Citizens fight to save Santa’s garbage truck

For the last 20 years Whitehorse has been treated to the sights and smells of a festive garbage truck, decked out with strings of lights and driven by Santa himself.

For the last 20 years Whitehorse has been treated to the sights and smells of a festive garbage truck, decked out with strings of lights and driven by Santa himself.

But now the city is threatening this hallowed tradition.

Earlier this month it announced plans to replace the garbage truck with another city vehicle, a one-ton truck.

The garbage truck that city worker Wayne Henderson – a.k.a. Santa – has used all those years was sold last year when the city replaced its aging fleet of garbage trucks.

The city only has three garbage trucks, two for regular service and one for backup.

Just last week, two of the three trucks were broken down, said Brian Crist, the city’s director of infrastructure and operations.

With the bin system that the city implemented a few years ago, sanitation workers can’t use just any truck to pick up garbage like they used to when there was a break down, he said.

To prevent delays in garbage pickup, the city proposed using another kind of vehicle as a compromise.

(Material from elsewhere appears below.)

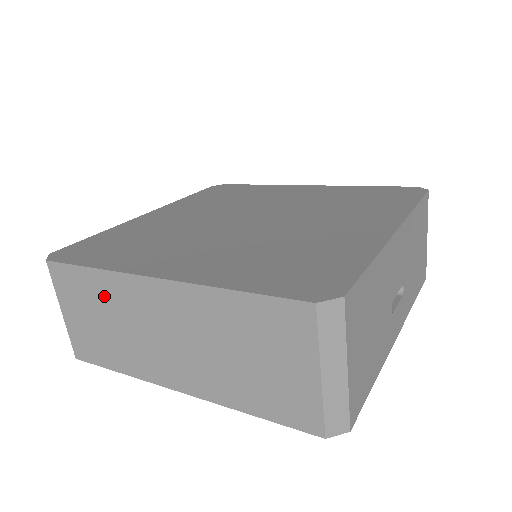
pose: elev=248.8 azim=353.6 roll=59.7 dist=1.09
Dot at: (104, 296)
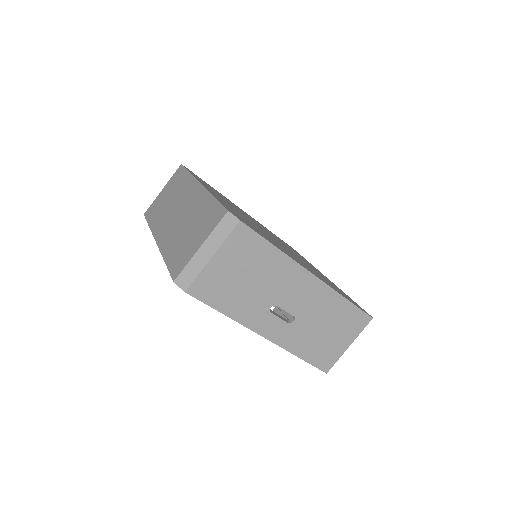
Dot at: (180, 186)
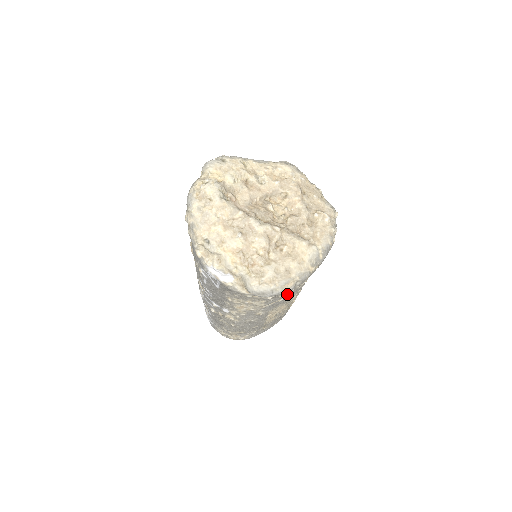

“We’re trying our best to strike a balance,” said Crist “We’re just trying to keep the tradition going and our operations going at the same time.”

But the city isn’t simply planning on replacing the traditional garbage truck with another city vehicle. It also doesn’t plan to get a waiver this year to let Santa run the Christmas lights when driving around town.

Under territorial law, it’s illegal to have flashing lights on a motorized vehicle, except for emergency vehicles.

In the past the city always got a waiver for Santa’s truck, but because of potential liability issues it doesn’t plan on doing that this year.

The prospect of the city playing scrooge with Santa has raised the ire of many Whitehorse residents.

City council has been inundated with hundreds of emails.

A Facebook group set up to protest the city’s decision, Save Our Santa, has garnered more than 500 “likes” in the last week.

People are also stopping councillors on the street.

“You can’t hardly go anywhere with out someone stopping you saying, ‘Keep the Santa. Keep it how it is, don’t change it,’” said Coun. Betty Irwin.

At last night’s city council meeting Coun. Kirk Cameron announced he’ll be tabling a motion to make a garbage truck available and keep the tradition going.

“It’s that time of year, people are saying they want that cheer with that truck driving around town and Santa waving, the candy cane and the good will that comes with it, and I certainly know what that feels like,” he said.

The garbage truck itself is an important part of the tradition, said Betty Irwin.

“It was so incongruous that you would light up a garbage truck,” she said. “I mean, where else would you find this?

“It was absolutely unique and unusual and a brand new idea for one of our city employees to come up with.”

“It’s a bit like Whitehorse’s answer to a Charlie Brown Christmas tree,” added Cameron. “There’s that same feel that it’s a little bit on the bizarre side but it fits, people recognize it, they know it’s part of the tradition.”

Council is set to vote on the motion two weeks from now.

If it passes, it could mean delays in garbage pickup, but that’s something that Cameron thinks most people would be amenable to.

“I suspect that if we put it out to the population and say, ‘OK, we have to be inconvenienced by a day or two to get Santa’s truck out there,’ I bet they would come down on the side of Santa Claus driving around.”